RECORDS TO PROCESS —
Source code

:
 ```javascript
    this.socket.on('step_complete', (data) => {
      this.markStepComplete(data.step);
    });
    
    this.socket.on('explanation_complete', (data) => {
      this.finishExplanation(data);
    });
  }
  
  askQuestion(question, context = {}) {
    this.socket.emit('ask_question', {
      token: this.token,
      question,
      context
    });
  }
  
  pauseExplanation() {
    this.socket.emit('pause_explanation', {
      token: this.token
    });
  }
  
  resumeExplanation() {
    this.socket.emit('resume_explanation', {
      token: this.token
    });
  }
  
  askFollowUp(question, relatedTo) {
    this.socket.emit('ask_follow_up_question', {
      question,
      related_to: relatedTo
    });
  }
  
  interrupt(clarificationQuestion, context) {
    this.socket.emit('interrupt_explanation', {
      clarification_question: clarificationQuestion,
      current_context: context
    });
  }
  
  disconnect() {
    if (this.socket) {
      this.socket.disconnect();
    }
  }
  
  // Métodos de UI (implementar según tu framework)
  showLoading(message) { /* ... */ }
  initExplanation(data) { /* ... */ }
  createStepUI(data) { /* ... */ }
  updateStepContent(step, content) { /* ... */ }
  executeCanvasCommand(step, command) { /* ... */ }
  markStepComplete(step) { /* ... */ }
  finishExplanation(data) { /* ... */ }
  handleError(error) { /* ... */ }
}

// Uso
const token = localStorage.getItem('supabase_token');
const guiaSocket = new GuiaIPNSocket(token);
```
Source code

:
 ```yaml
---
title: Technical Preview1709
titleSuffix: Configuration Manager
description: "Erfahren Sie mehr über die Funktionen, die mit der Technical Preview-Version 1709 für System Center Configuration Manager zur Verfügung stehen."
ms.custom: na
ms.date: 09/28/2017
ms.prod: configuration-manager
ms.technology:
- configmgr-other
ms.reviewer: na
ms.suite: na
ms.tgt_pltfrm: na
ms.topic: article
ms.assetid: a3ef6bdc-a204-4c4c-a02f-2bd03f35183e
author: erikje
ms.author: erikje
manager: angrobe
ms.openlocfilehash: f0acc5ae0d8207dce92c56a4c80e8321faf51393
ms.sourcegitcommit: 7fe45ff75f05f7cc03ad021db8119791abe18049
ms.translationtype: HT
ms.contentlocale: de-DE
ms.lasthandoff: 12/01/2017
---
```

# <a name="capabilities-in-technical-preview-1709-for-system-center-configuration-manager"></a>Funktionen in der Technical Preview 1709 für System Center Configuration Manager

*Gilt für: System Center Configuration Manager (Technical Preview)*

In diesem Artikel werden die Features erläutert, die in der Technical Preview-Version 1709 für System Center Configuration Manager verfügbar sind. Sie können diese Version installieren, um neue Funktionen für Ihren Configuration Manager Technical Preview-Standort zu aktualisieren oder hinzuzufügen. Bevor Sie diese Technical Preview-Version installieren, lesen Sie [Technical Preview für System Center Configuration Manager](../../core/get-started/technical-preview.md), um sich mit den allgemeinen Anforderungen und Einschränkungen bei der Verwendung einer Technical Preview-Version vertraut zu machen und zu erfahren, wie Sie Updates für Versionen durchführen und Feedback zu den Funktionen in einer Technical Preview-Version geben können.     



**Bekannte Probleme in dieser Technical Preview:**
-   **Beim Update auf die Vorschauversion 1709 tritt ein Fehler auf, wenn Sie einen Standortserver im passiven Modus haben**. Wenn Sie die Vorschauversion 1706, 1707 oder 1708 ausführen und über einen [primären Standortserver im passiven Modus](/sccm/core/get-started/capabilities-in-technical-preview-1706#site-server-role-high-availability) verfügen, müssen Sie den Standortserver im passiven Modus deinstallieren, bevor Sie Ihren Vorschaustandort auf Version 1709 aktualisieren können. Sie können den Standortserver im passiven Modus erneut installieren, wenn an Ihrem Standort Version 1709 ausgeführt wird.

YOUR ASSIGNMENT —
Working through the records, copy each line in which the word "relatedTo" appears.

RESULT FOR THIS EXERCISE —
  askFollowUp(question, relatedTo) {
      related_to: relatedTo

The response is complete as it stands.